Weldy Walker grave marker effort


Images courtesy Craig Brown

How did the second African American to play in the major leagues end up in an unmarked grave in Steubenville, Ohio?

While SABR member Craig Brown can’t answer that “why” question, he can state positively that placing a marker on Weldy Walker‘s burial site is within in reach.

But it can only become reality if he, SABR and the Negro League Baseball Grave Marker Project receive help from us, the fans, historians and researchers who strive to keep the memory of the Negro Leagues alive.

Weldy Walker was the brother of Moses Fleetwood Walker, who became the first black player in what was considered major league baseball in 1884 with the American Association‘s Toledo Blue Stockings.

A few months after Fleet debuted in Toledo, Weldy was briefly added to the roster to become the second African American to play in the majors. (Here is an article I wrote about Weldy for the Oberlin College alumni magazine.)

Fleet died in 1924 and now rests in a marked grave in Steubenville. But Weldy, who passed in 1937, does not have a grave stone.

Last week I conducted an e-mail interview with Craig about the sad situation with Weldy’s grave and the growing effort to rectify it. Below is the text of our cyber conversation …

How did you come across Weldy Walker and his career? What first got you interested in him?

I learned about Weldy Walker as a result of my research into the life of his brother, Moses Fleetwood Walker. For about three years, I have been working with students to have Ohio have a law to designate a day in honor of Moses Fleetwood Walker. The bill is House Bill 87, and it has passed out of the [Ohio House of Representatives State Government] committee.

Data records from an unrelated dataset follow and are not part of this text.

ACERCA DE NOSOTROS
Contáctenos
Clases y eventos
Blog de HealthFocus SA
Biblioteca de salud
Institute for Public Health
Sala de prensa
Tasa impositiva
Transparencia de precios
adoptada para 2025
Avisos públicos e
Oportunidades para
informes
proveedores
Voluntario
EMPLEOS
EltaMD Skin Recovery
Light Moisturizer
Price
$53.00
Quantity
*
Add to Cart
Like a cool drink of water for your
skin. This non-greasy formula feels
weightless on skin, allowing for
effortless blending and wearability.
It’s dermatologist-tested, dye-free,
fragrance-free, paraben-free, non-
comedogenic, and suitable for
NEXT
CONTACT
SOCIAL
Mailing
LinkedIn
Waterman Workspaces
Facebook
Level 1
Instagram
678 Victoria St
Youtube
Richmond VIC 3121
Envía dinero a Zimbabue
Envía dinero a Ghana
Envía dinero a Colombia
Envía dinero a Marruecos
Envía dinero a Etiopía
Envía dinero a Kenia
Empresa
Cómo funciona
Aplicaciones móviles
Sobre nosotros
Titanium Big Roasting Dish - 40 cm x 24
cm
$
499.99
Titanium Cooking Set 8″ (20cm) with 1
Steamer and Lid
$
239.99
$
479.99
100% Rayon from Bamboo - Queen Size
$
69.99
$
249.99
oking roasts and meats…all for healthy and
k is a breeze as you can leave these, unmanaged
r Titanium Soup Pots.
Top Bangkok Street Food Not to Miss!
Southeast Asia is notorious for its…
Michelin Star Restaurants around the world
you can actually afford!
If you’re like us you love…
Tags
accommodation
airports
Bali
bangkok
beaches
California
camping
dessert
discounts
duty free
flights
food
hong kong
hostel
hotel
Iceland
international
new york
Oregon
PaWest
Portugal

We are waiting for Speaker Cliff Rosenberger [R-91st District] to decide if it will be voted on by the entire Ohio House of Representatives. We have been assured by a representative of the speaker that he is aware of the bill, and the people have been vocal in their support. We can still use help encouraging him to bring the bill to a vote. It is best to contact him by traditional mail, but an e-mail will help. His contact information can be found at http://www.ohiohouse.gov/cliff-rosenberger.

How did you find out that Weldy’s grave is unmarked? What was your reaction to such a tragic situation for such an influential figure in baseball history?

I realized his grave was unmarked when I visited the site. Moses’ grave was marked by the Oberlin Heisman Club. There are several members of the Walker family buried in Union Cemetery [in Steubenville]. Moses has the only marked grave. I’m not sure if this was due to a cemetery rule from that era or if it was a financial issue.

It seems that the Walkers were very active in the community and were not destitute. It is unfortunate when any grave is unmarked, but Weldy’s situation is unsettling. He made a contribution to baseball, but he also was an early politically active African American and a voice for civil rights.

Remembering his name and knowing his story can help us connect with our past and better understand our present.

Nathan Marshall of Wellsburg, W.Va., approached me about doing more things to honor the Walker brothers a few months ago. Up until that point, I was focused on HB 87. His interest convinced me that buying Weldy a gravestone could have momentum, and this was possibly something we could do in a relatively short amount of time.


How did you find out about the Negro League Baseball Grave Marker Project? How did you pitch a project on Weldy to Jeremy Krock?

I knew the Negro League Baseball Grave Marker Project existed via searching the Internet. Dr. Leslie Heaphy of Kent State [University] suggested I speak with Jeremy Krock. We connected via e-mail, and he was 100-percent supportive. Although we planned on raising the money for the grave before approaching SABR, we knew it would help our efforts if a donation system was already in place with a professional structure and legitimate record.

Why do you think Walker is buried in an unmarked grave? How did that come about?

I honestly don’t know. It is quite possible discriminatory practices were an issue, or perhaps the family just didn’t have the money. Weldy and Moses were close their entire lives. Their stones will match, and I believe that is fitting.

Are you optimistic about the prospects for success? Why or why not? What can the average person do to contribute to the effort?

We only need to raise $1,300. That isn’t bad. All donations are accepted and will go to memorializing this forgotten man. It is important that when making a contribution via the SABR site, the donor writes “Weldy Walker” in the comments.

[Editor’s note: After I published this post, SABR friend Ralph Carhart commented that Fleet and Weldy Walker might actually have been the second and third players, respectively, in the majors. He noted the case of William White, who played one game for the National League’s Providence Grays in June 1879. There’s ongoing debate about whether White, not the Walkers, was the actual trailblazer — the debate centers around whether White was black or, well, white.]